Unfortunately, I've since discovered the free mask to be worthless as it's probably the most uncomfortable one ever made (I won't mention the manufacturers name in case Respironics are watching and think the Contour Deluxe is their top of the range model ) and the physiotherapist knew how to turn on the machine, but very little else. I didn't bother asking her to make the second visit.
When I told the doc I planned to buy my own machine, we was unwilling (or possibly unable) to make any recommendation and simply supplied me with telephone numbers for the UK distributors. When I rang them, they were less than helpful and in some cases seemed amazed that a patient was contacting them.
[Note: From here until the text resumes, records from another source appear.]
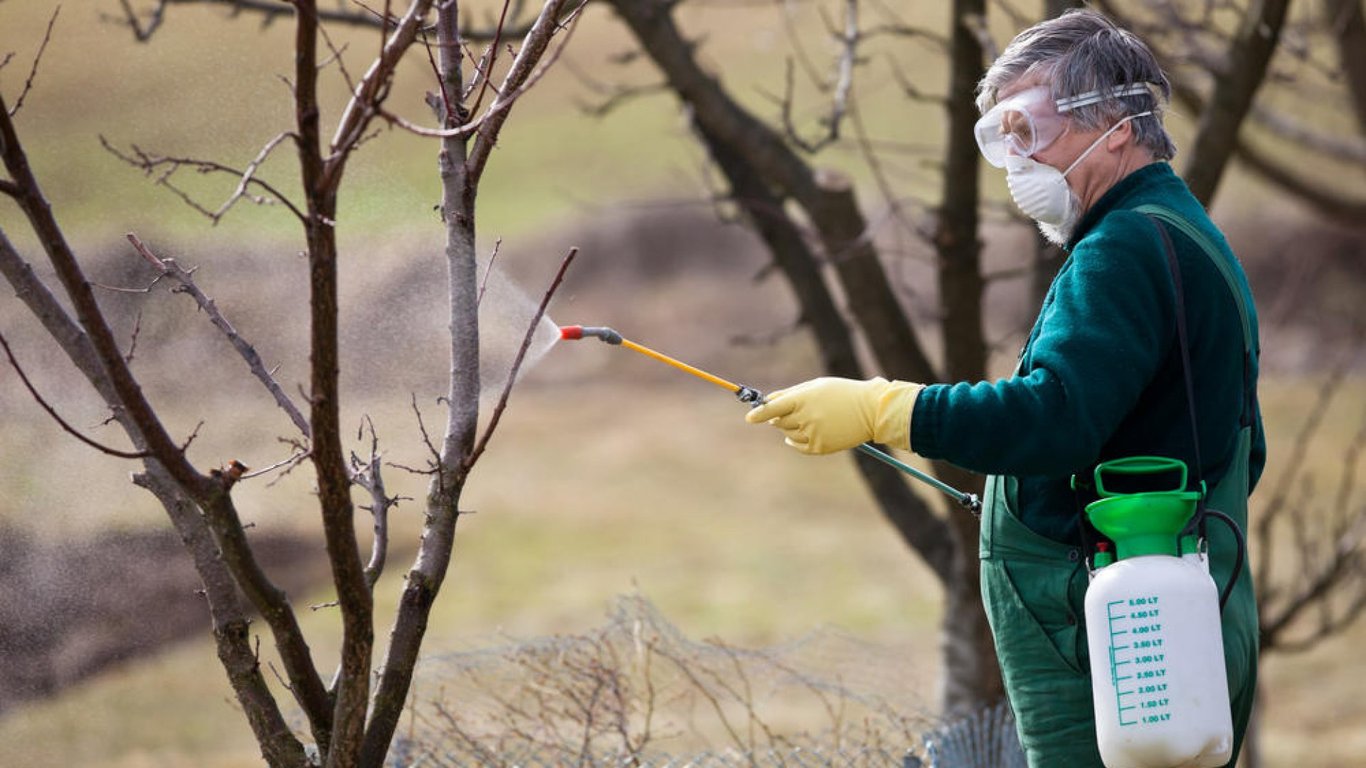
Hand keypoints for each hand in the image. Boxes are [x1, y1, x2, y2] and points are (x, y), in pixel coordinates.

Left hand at [745, 376, 922, 454]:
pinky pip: (798, 446)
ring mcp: (813, 434)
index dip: (758, 413)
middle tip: (794, 411)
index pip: (773, 408)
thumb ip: (790, 394)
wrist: (870, 410)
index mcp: (804, 399)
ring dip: (790, 428)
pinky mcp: (820, 447)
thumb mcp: (816, 386)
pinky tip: (801, 434)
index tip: (749, 418)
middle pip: (778, 421)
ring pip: (788, 434)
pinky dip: (795, 442)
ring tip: (809, 419)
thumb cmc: (841, 393)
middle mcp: (806, 417)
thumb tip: (767, 402)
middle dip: (779, 417)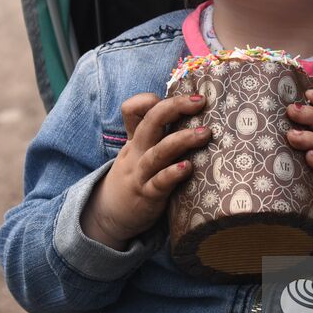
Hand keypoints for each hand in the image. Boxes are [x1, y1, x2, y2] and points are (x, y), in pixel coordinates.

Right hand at [83, 92, 210, 249]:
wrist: (108, 216)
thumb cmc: (134, 178)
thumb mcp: (137, 153)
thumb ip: (156, 133)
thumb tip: (188, 111)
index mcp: (135, 140)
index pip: (132, 111)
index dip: (148, 99)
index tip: (179, 96)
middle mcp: (136, 152)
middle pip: (150, 122)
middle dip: (174, 107)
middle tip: (200, 101)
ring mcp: (141, 174)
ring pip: (158, 152)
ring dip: (181, 140)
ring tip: (204, 133)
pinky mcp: (148, 196)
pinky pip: (159, 183)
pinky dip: (172, 174)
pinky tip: (188, 168)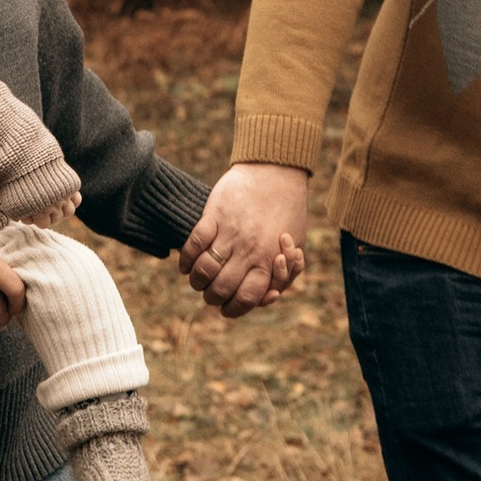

And guess what, the prices you just wouldn't believe
Sorry, got the rant out of my system now
I'm just grateful I found this forum and cpap.com before it was too late
Airsense 10 & Airfit N20
Hahahaha!! Won't mention any names, eh?littlebaddow wrote: Unfortunately, I've since discovered the free mask to be worthless as it's probably the most uncomfortable one ever made (I won't mention the manufacturers name in case Respironics are watching and think the Contour Deluxe is their top of the range model) and the physiotherapist knew how to turn on the machine, but very little else. I didn't bother asking her to make the second visit.
Shall we email this to Respironics? Give them a piece of our minds, shall we?